■ Required action
Pull out every line in the rows below that contains the word "What", and copy each such line in full.

Chart comprehension data:

== == ==

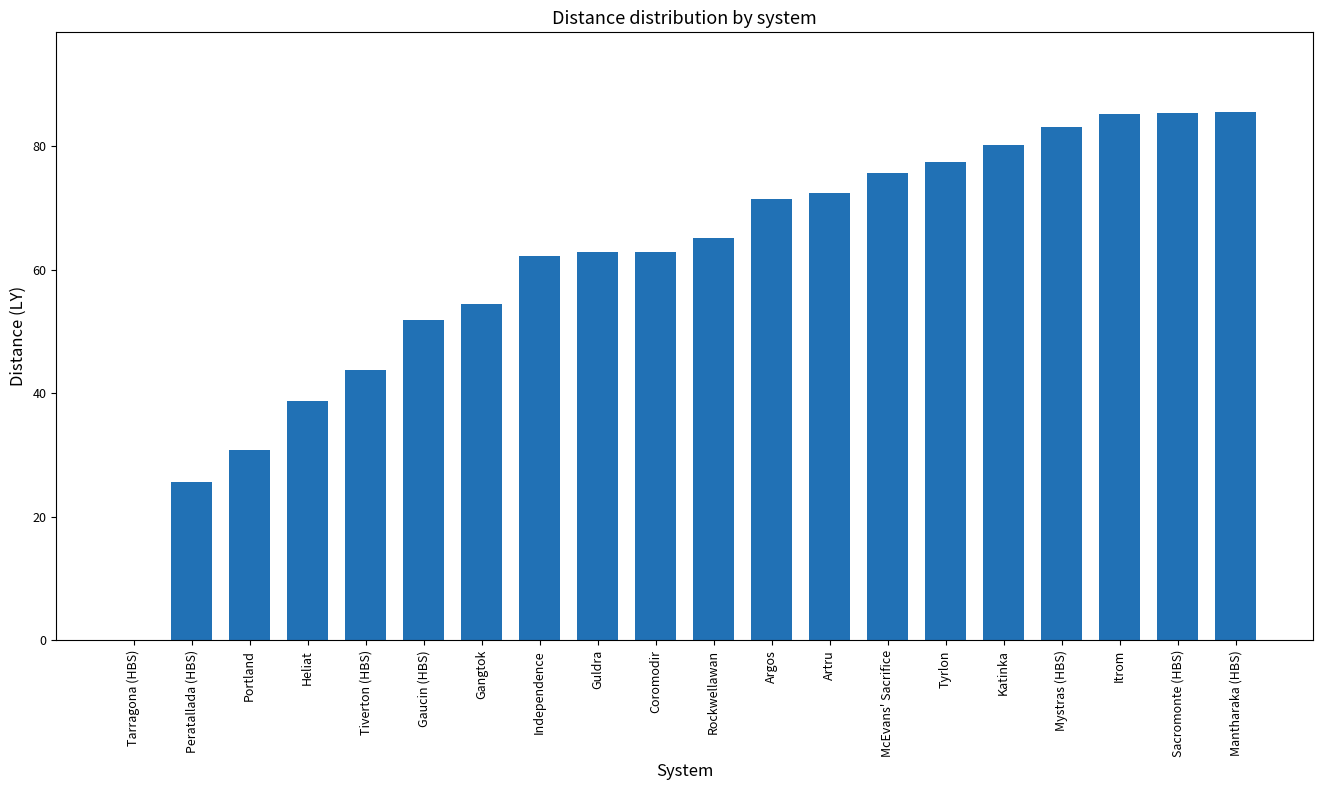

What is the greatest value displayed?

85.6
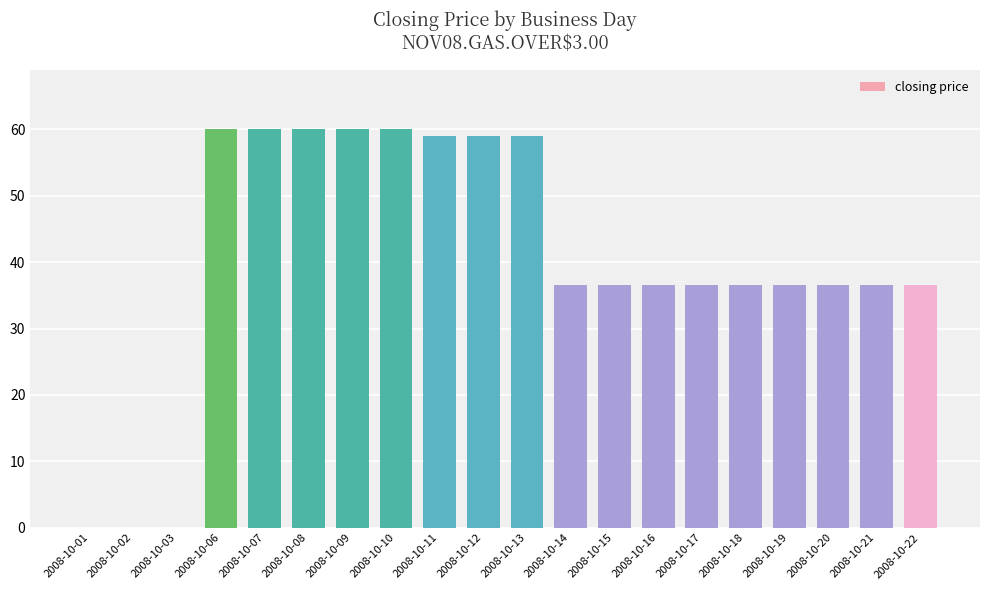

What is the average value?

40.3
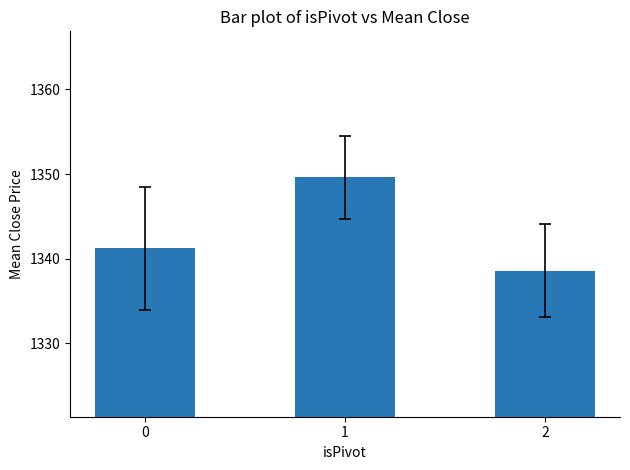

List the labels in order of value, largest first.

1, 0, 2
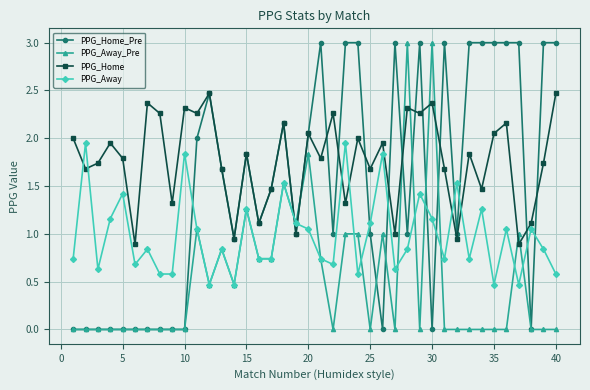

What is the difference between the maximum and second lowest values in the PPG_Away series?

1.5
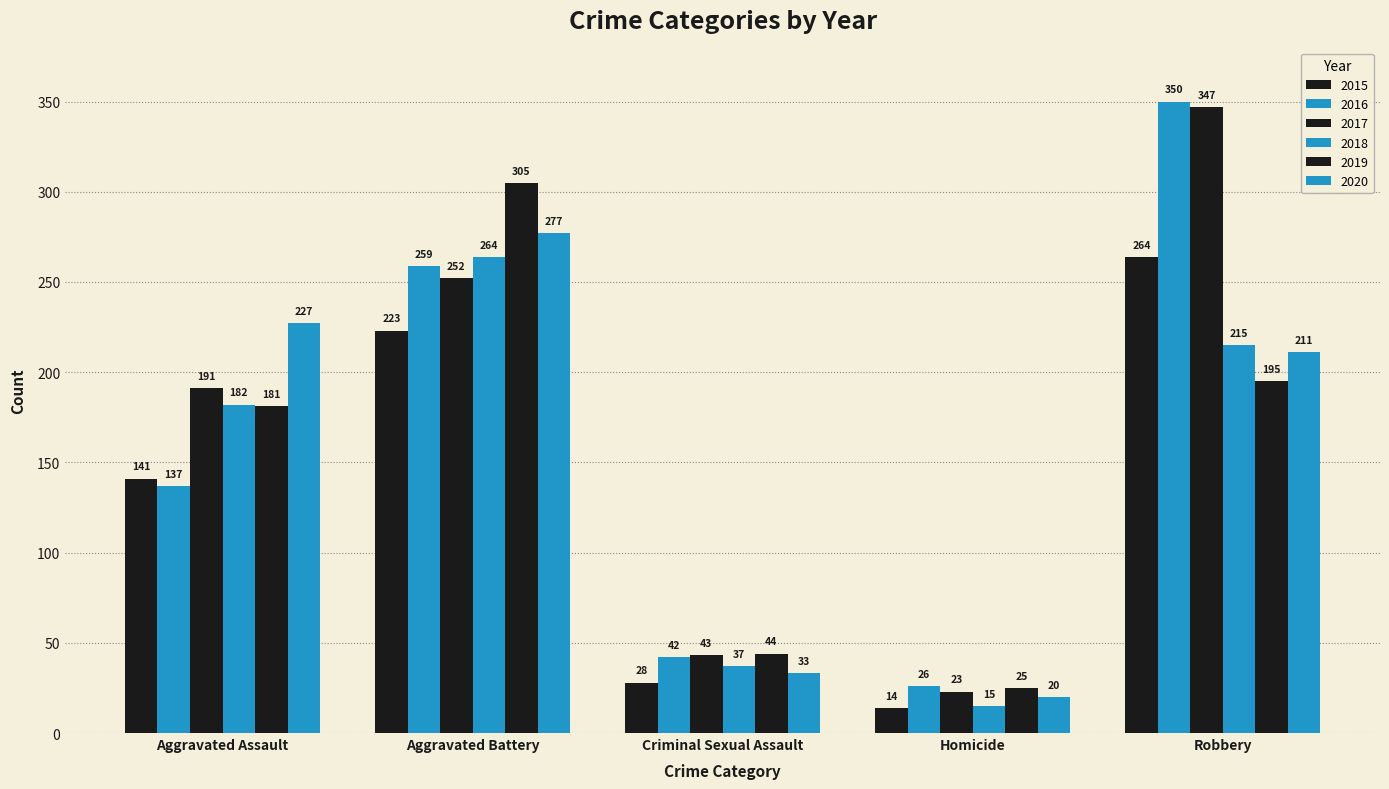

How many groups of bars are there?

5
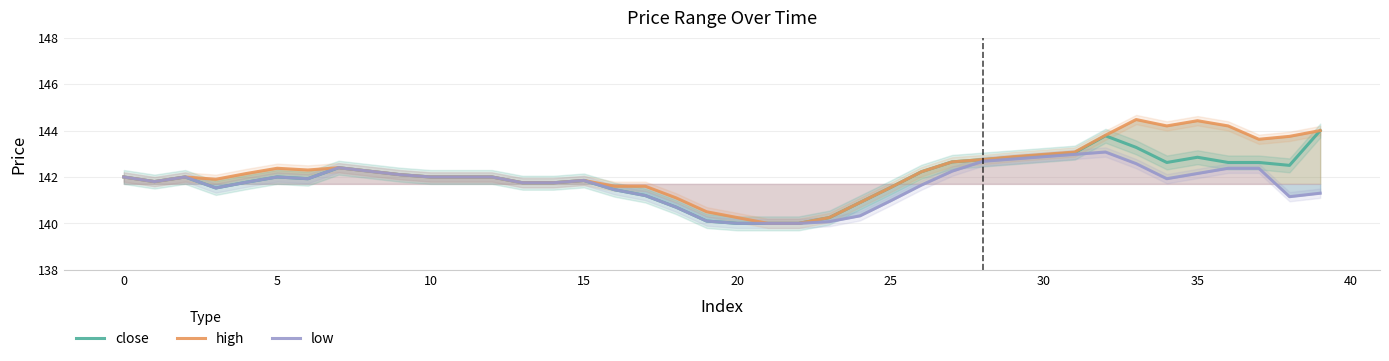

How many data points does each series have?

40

== == ==

■ Reply
What is the greatest value displayed?
What is the average value?
What is the difference between the maximum and second lowest values in the PPG_Away series?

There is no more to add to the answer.